*** Provided text ***
Not one of us is ‘awesome’. We all fall short of the standard that God requires, and Jesus alone stands as the solution to our greatest need – the forgiveness of our sin. Once we have truly taken hold of this reality, we will quickly start to see that we therefore need each other in order to function as the body of Christ. Each member ‘belongs’ to the others. We are not all the same, and we do not all fulfil the same function, but we are all indispensible to each other as we work together to bring glory to Jesus.
But comparisons are the fuel of our self-saturated, self-centred, self-aggrandising world. The way the world decides what we are worth is by comparison. Your house might be worth $1 million, but that’s nothing if your neighbour’s house is worth $1.5m and the grass really is greener on their side of the fence. Gaining your BA might be a great achievement for the girl whose family never finished high school, but what about the girl whose older siblings both have a PhD? We learn very early how to assess our value by comparing ourselves to others.
But, if we really understand where our worth comes from, we can learn – like Paul – the secret of contentment. We will stop living lives which are defined and constrained by comparisons. Instead, we will judge ourselves by God’s standards, not the world’s. We will grasp onto the knowledge that our worth and our status are defined by our relationship with our heavenly Father.
*** Data for analysis ***
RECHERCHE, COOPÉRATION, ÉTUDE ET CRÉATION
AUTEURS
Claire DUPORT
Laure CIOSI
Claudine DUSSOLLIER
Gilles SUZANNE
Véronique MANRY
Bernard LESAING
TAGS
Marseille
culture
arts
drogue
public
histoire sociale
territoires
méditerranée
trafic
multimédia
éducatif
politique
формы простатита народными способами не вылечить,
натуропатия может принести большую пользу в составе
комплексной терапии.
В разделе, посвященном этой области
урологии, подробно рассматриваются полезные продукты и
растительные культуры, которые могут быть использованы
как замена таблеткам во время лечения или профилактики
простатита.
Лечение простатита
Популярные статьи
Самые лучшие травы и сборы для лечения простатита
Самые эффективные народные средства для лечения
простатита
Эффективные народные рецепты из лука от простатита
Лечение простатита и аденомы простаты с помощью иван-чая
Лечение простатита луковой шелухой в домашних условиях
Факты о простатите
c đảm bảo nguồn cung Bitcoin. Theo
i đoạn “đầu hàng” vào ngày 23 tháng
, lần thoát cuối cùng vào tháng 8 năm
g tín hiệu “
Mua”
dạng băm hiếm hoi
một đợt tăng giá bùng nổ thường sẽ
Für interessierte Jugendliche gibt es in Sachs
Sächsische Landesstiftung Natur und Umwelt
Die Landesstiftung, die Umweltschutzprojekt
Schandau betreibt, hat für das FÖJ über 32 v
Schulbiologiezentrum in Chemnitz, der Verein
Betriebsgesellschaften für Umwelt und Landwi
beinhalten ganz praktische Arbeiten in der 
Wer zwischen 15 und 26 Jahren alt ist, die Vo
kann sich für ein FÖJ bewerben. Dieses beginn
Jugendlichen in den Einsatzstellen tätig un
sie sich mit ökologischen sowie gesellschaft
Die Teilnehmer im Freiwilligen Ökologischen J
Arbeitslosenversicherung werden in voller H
***
*** Data for analysis ***
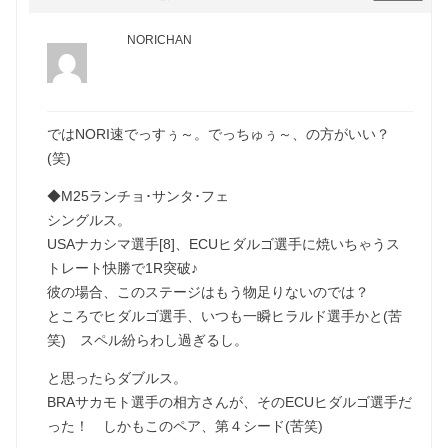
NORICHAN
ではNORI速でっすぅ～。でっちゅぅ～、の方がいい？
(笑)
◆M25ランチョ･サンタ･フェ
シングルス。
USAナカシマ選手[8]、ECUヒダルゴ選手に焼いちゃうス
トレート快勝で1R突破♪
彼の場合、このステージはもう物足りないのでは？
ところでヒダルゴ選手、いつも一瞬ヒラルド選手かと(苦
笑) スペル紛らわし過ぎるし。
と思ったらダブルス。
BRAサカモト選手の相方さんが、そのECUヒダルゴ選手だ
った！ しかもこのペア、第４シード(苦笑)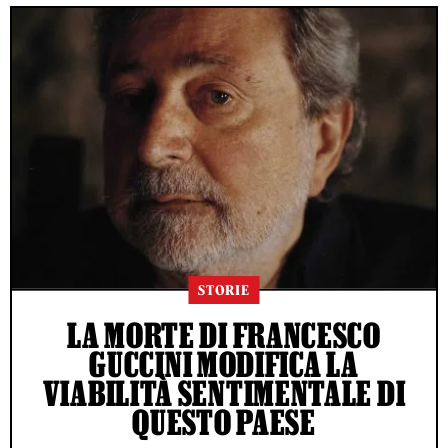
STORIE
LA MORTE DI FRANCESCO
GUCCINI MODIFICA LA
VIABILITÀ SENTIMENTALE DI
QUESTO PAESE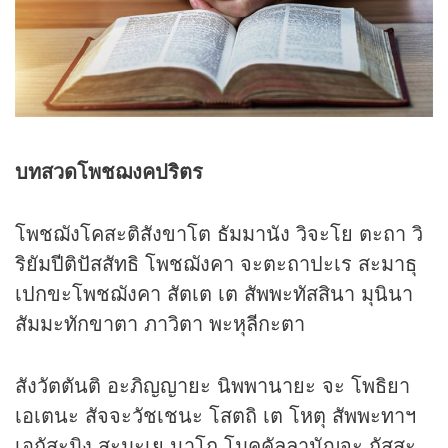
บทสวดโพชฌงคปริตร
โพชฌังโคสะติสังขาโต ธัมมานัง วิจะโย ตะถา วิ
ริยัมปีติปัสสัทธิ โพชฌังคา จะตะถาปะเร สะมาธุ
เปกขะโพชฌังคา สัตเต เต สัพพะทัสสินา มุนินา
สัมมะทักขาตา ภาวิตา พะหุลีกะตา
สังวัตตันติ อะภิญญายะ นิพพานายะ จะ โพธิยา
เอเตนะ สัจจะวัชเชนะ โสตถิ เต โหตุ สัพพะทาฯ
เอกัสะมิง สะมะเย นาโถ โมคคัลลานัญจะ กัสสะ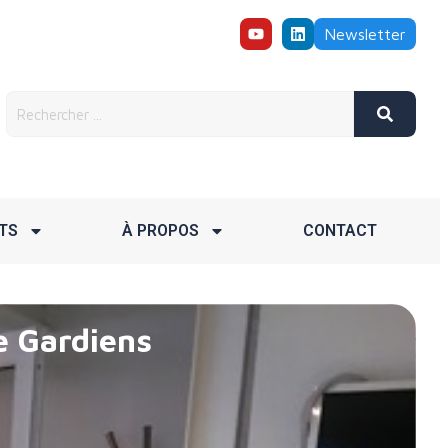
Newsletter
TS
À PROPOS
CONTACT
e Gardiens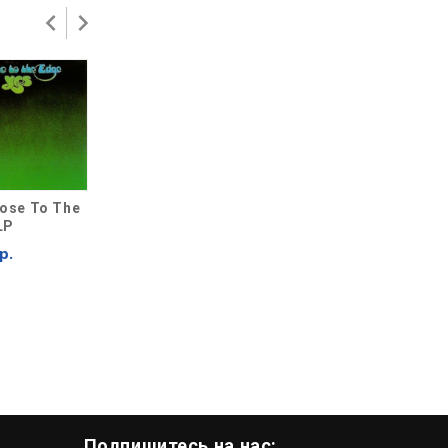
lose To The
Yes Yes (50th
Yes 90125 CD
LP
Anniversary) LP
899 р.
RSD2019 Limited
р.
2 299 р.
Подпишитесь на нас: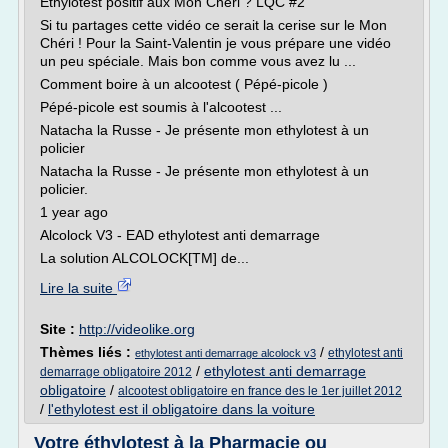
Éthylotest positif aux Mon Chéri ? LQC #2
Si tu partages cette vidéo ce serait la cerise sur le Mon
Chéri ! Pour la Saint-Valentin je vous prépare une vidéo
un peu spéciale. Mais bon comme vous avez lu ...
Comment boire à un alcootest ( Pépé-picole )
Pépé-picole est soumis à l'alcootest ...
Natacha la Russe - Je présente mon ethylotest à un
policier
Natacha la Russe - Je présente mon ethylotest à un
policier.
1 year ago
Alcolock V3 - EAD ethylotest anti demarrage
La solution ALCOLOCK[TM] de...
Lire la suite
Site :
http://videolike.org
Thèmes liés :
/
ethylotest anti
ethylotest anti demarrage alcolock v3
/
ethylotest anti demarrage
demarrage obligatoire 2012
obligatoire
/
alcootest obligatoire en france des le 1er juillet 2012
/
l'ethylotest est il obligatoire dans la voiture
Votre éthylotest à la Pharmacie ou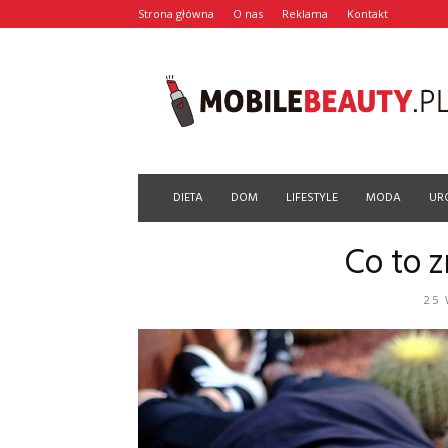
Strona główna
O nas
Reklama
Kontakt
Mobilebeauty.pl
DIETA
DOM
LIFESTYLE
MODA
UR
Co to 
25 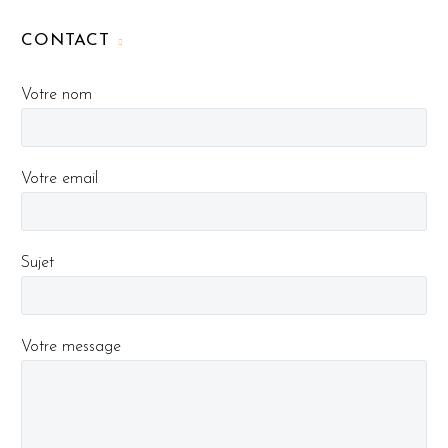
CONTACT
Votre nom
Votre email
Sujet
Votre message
***
*** Data for analysis ***
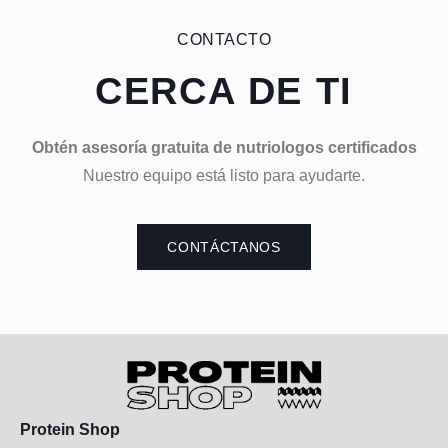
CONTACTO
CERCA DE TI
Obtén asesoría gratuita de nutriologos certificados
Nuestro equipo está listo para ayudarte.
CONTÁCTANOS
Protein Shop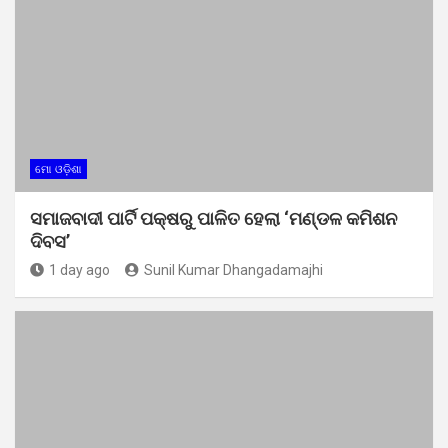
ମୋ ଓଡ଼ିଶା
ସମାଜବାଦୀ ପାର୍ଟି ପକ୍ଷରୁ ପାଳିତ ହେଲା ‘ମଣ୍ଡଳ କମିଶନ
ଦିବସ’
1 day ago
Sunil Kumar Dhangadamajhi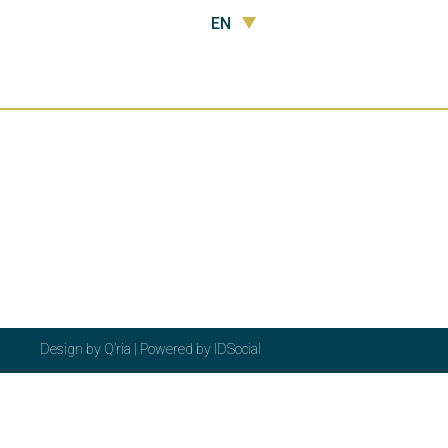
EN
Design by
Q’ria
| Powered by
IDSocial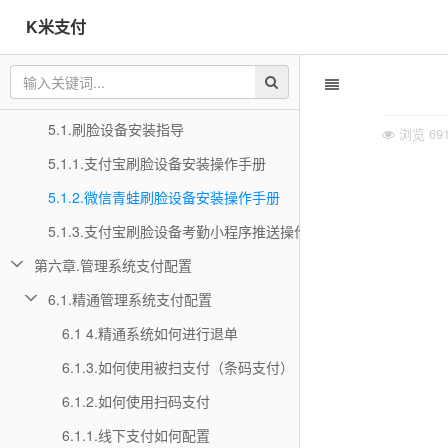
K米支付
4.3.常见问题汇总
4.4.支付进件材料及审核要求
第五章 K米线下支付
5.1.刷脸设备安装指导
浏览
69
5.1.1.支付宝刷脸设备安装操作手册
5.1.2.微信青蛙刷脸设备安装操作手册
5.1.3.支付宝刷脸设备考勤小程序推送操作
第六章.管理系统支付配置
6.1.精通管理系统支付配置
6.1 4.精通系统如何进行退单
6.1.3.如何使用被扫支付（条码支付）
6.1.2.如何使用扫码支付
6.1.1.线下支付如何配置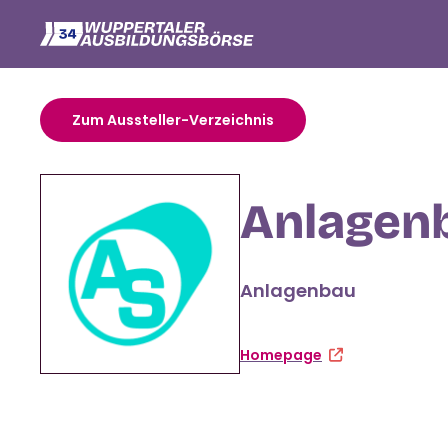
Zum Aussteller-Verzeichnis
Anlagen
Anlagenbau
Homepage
***
Exercise requirements:
a: According to the text on comparison and Christian worth, what defines our worth and our status?
b: Pick up the text on comparison and Christian worth after its final sentence and carry it forward.

Answers to the exercise:
a: Our worth and our status are defined by our relationship with our heavenly Father.

b:
Will our dreams come true?
Paul writes, “I know what it is to be in need, and I know what it is to have plenty. I have learned the secret of being content in any and every situation, whether well fed or hungry, whether living in plenty or in want. I can do all this through him who gives me strength.” (Philippians 4:12-13). Paul is not saying, “You can do anything you want if you just put your mind to it! Follow your dreams!” Try telling that to the couple struggling with infertility, or the mother of a rebellious teenager who did not come home last night, or the man who’s just had a terminal cancer diagnosis. Sometimes your dreams really just don’t come true.
But Paul is not talking about dreams. He’s talking about life – real life. In any and every situation, both in plenty and in want, he is content – because he knows the strength that only God can provide.
The problem is, we still want our dreams to come true. We want our house to be bigger, we want our family life to be just what we always imagined. We want our kids to be better behaved, and we want our diseases cured. We even get so used to saying ‘Jesus died on the cross for me’ that we start to think that MY salvation is the reason that Jesus came to die. But it’s not. We’re not the centre of God’s salvation story – Jesus is. Go ahead and read Revelation 5. Stop right now and read it!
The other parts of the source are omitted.